▶ _DIRECTIONS_: Convert the data below into a JSON list of strings, one string per line, with blank lines omitted. Leave the pictures out of the answer.

▶ _DATA SECTION_:
□ □ □

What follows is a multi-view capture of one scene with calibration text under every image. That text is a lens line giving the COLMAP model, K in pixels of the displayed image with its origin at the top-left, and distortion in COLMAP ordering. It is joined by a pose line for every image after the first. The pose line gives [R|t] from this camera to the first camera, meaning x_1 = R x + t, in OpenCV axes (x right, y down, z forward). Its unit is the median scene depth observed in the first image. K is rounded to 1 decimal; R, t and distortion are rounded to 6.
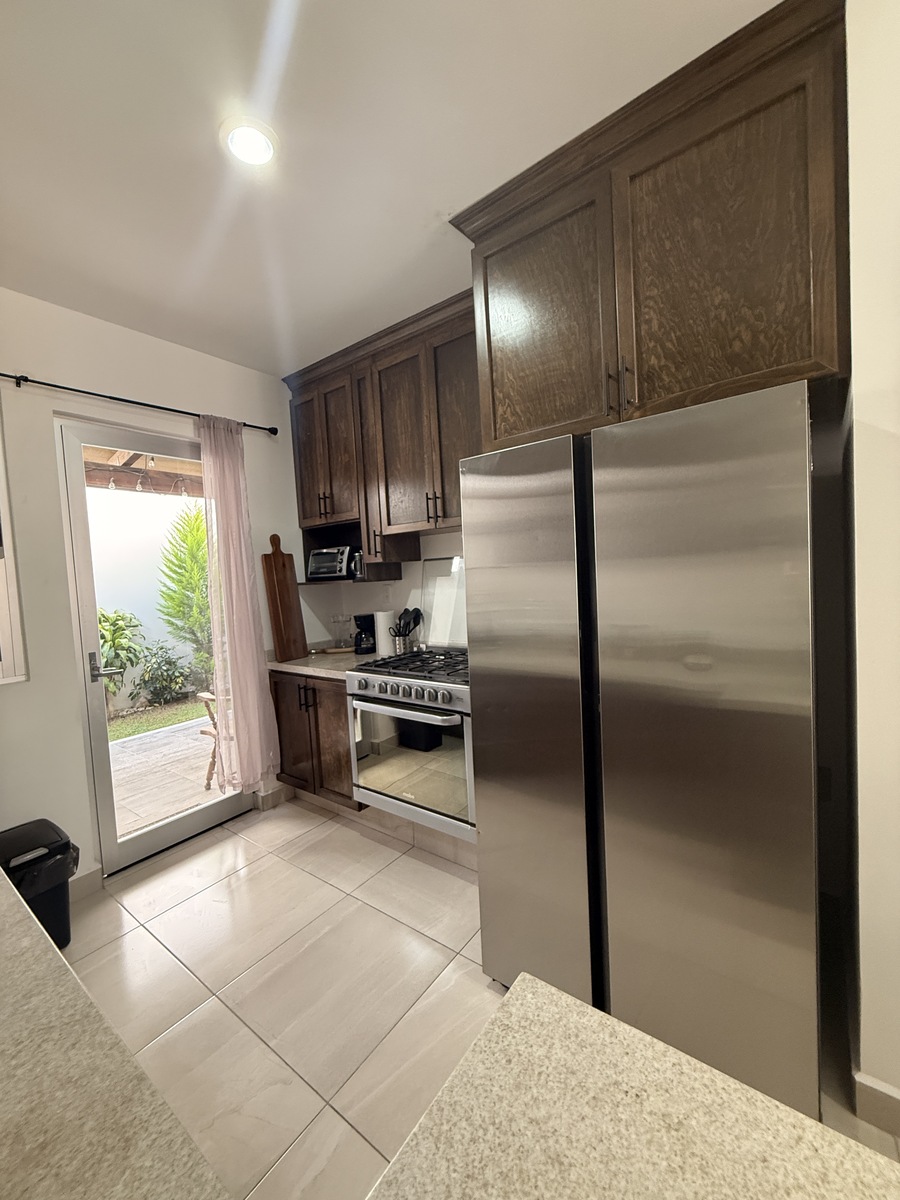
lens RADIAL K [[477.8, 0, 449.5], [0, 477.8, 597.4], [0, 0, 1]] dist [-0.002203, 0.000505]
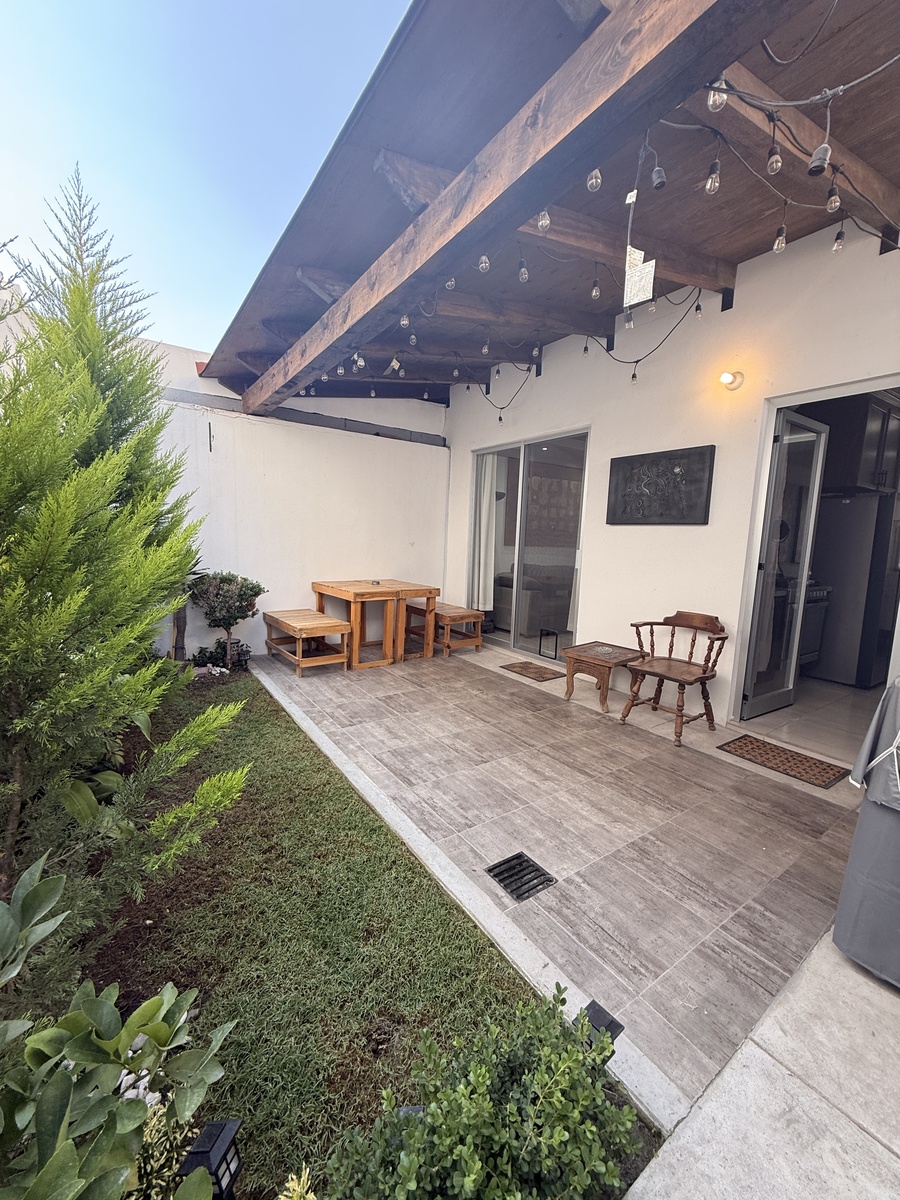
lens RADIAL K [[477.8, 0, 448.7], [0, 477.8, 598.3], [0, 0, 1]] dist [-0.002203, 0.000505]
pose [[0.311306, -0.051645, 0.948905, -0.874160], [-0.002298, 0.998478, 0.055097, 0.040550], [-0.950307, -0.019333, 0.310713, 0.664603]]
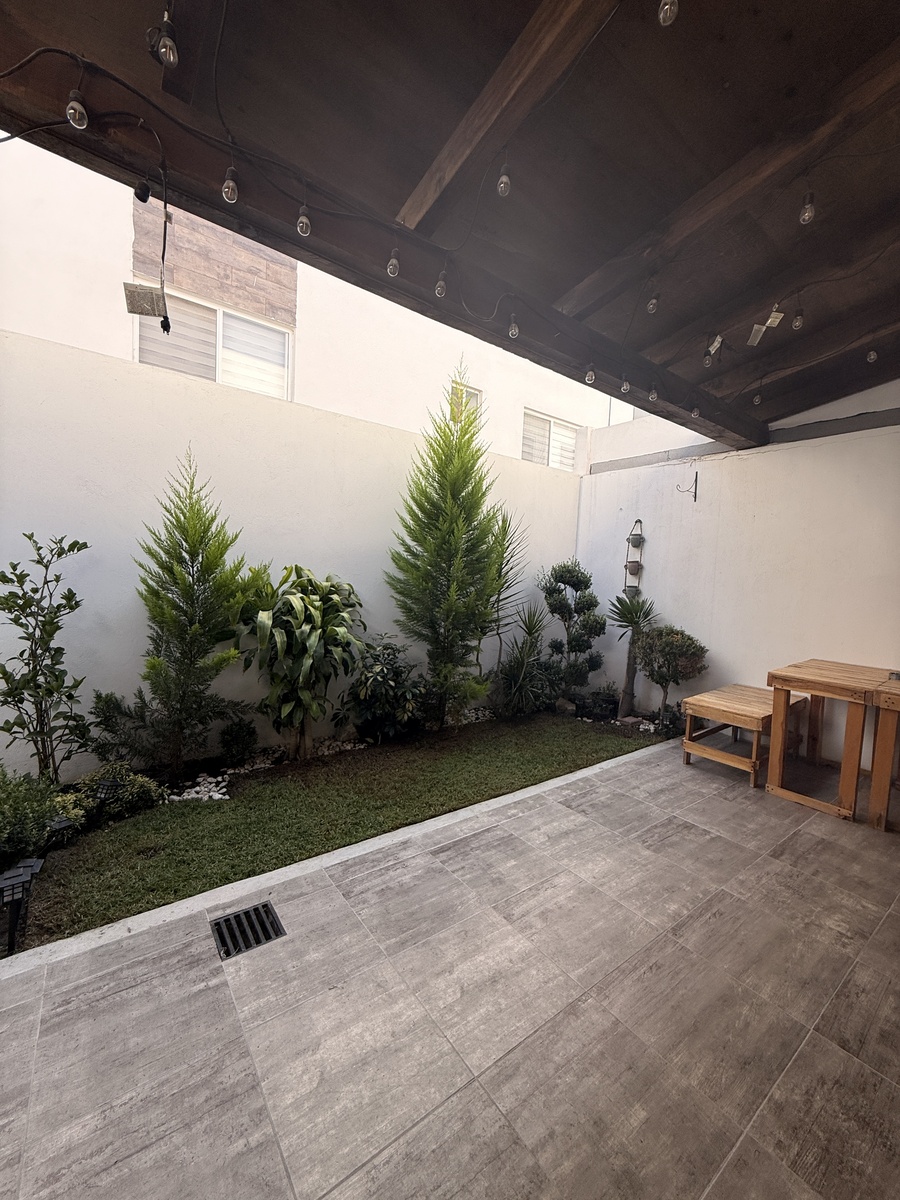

□ □ □

▶ _ANSWER SPACE_:
[
  "What follows is a multi-view capture of one scene with calibration text under every image. That text is a lens line giving the COLMAP model, K in pixels of the displayed image with its origin at the top-left, and distortion in COLMAP ordering. It is joined by a pose line for every image after the first. The pose line gives [R|t] from this camera to the first camera, meaning x_1 = R x + t, in OpenCV axes (x right, y down, z forward). Its unit is the median scene depth observed in the first image. K is rounded to 1 decimal; R, t and distortion are rounded to 6.",
  "lens RADIAL K [[477.8, 0, 449.5], [0, 477.8, 597.4], [0, 0, 1]] dist [-0.002203, 0.000505]",
  "lens RADIAL K [[477.8, 0, 448.7], [0, 477.8, 598.3], [0, 0, 1]] dist [-0.002203, 0.000505]",
  "pose [[0.311306, -0.051645, 0.948905, -0.874160], [-0.002298, 0.998478, 0.055097, 0.040550], [-0.950307, -0.019333, 0.310713, 0.664603]]"
]